Mr. William Thomson of Stonefield Road died suddenly in his own house on Monday 5th February 1900. He had been troubled for quite some time by a heart affliction but it was thought that his employment in the fresh air would have had a beneficial effect. Up to the end of 1899, he had been employed as a fireman in Larkfield Pit in Dixons Collieries. Out of a large number of applicants he was appointed janitor of Low Blantyre School and entered upon his new duties above ground on 6th January 1900. He had only served 5 weeks or so under the School Board. Mr. Thomson was respected by all classes of the community and was an elder in the Stonefield Parish Church and was also an elected member of the first Parish Council. He left behind a wife and family.
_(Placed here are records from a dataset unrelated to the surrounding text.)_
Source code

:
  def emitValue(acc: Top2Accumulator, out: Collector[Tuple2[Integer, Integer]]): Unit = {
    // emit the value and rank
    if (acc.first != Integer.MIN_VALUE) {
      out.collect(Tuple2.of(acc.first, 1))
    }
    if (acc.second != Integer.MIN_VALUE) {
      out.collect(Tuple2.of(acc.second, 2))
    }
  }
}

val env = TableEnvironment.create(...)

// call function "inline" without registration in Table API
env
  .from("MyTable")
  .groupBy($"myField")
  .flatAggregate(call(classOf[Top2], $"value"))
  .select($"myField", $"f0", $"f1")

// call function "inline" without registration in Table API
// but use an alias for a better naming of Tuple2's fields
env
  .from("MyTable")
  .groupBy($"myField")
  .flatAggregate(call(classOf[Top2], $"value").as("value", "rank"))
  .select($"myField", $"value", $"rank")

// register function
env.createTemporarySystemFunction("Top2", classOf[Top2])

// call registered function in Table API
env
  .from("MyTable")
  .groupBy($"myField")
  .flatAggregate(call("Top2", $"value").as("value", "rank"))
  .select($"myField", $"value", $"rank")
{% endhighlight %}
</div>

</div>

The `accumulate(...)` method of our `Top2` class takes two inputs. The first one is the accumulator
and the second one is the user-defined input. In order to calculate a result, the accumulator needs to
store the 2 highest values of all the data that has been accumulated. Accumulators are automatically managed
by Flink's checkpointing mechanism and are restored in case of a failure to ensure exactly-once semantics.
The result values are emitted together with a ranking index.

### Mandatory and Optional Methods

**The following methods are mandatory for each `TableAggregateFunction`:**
Such stories of heart failure in miners are quite common and I suspect it was coal dust and the lasting effects of working in such conditions that caught up with him.
At the meeting of the School Board later that week on the evening of Thursday 8th February 1900, the chairman (Dr Grant) made sympathetic reference to the sudden death of William Thomson and conveyed in writing the sympathies of all the school board to Mrs Thomson and family.
I was trying to work out where William had lived. Looking at the 1895 valuation roll (for he would have been dead by the 1901 census) the only miner by that name lived at 2 Front Row. This was in a small block of 6 homes facing out on to Stonefield Road, between Dixons Rows and the Gasworks (Later Lethams) on that same side.